Зона

Мясников Алексей

Обыск, арест, тюрьма — такова была участь многих инакомыслящих вплоть до недавнего времени. Одни шли на спецзоны, в политлагеря, других заталкивали в камеры с уголовниками «на перевоспитание». Кто кого воспитывал — интересный вопрос, но вполне очевидно, что свершившаяся на наших глазах революция была подготовлена и выстрадана диссидентами. Кто они? За что их сажали? Как складывалась их судьба? Об этом на собственном опыте размышляет и рассказывает автор, социолог, журналист, кандидат философских наук — политзэк 80-х годов.
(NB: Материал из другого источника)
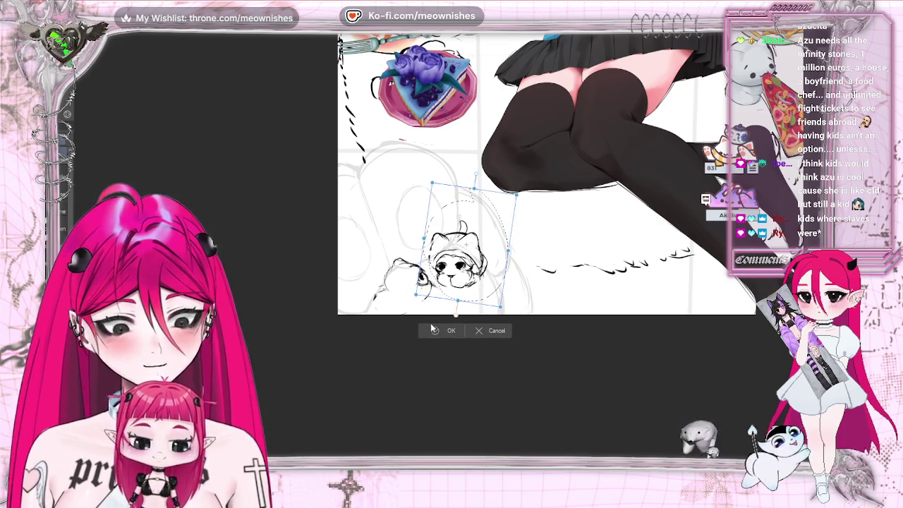
click(434, 331)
Помните, распевали «московских окон негасимый свет»? В камере свет не гаснет никогда. Это позволило автору многое увидеть и испытать из того, что сокрыто за тюремными стенами. И у читателя за страницами книги появляется редкая возможность войти в тот потаенный мир: посидеть в знаменитой тюрьме КГБ в Лефортово, пообщаться с надзирателями и уголовниками Матросской тишины и пересылки на Красной Пресне. Вместе с автором вы переживете всю прелесть нашего правосудия, а затем этап — в лагеря. Дай бог, чтобы это никогда и ни с кем больше не случилось, чтобы никто не страдал за свои убеждения, но пока не изжит произвол, пока существуют позорные тюрьмы — мы не вправе об этом не помнить.
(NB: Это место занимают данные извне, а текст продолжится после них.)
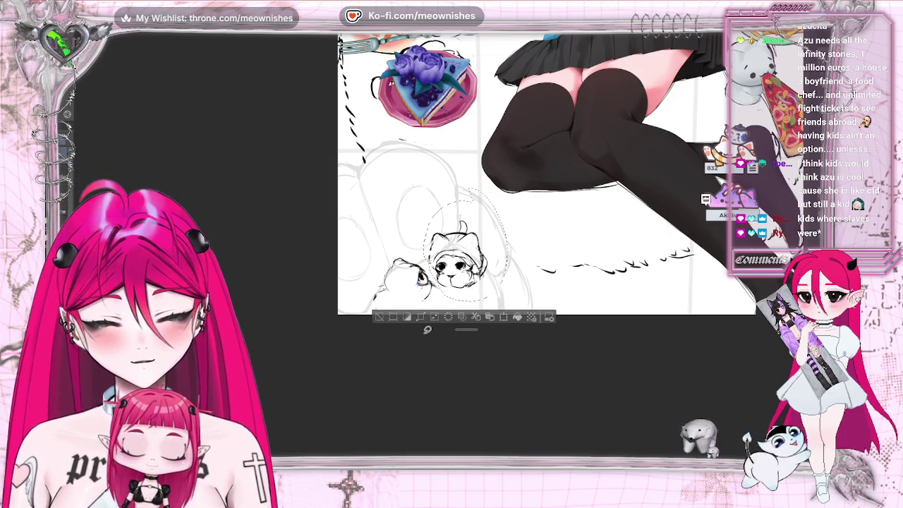
key(ctrl+d)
Книга написана в 1985 году. Вскоре после освобождения. В ссыльных лесах, тайком, под «колпаком» (негласным надзором). И только сейчас появилась реальная надежда на публикацию. Ее объем около 20 п. л. Это вторая книга из задуманной трилогии «

Лютый режим

». Далее пойдет речь о лагере, о «вольных» скитаниях изгоя — по сегодняшний день. Автор не обманет ожиданий читателя. Если, конечно, Москва-река не повернет свои воды вспять…

Есть четыре режима существования:

общий, усиленный, строгий, особый.

Общий обычно называют лютым.

«Столыпин»

Арестантский вагон: клетки вдоль коридора. Клетка-купе не на четверых, как обычно, — на пять, от силы на шесть. Две полки снизу, наверху сплошные нары с дырой для лазания. Нас ехало 12 человек. По двое на нижних полках валетом, восемь на ребрах, как в шпротной банке, вверху. В вагоне нашего брата, сказывают, человек 80. В крайней дальней клетке несколько баб. Где-то рядом с ними солдатское купе. И прапорщик. Слышен гогот оттуда.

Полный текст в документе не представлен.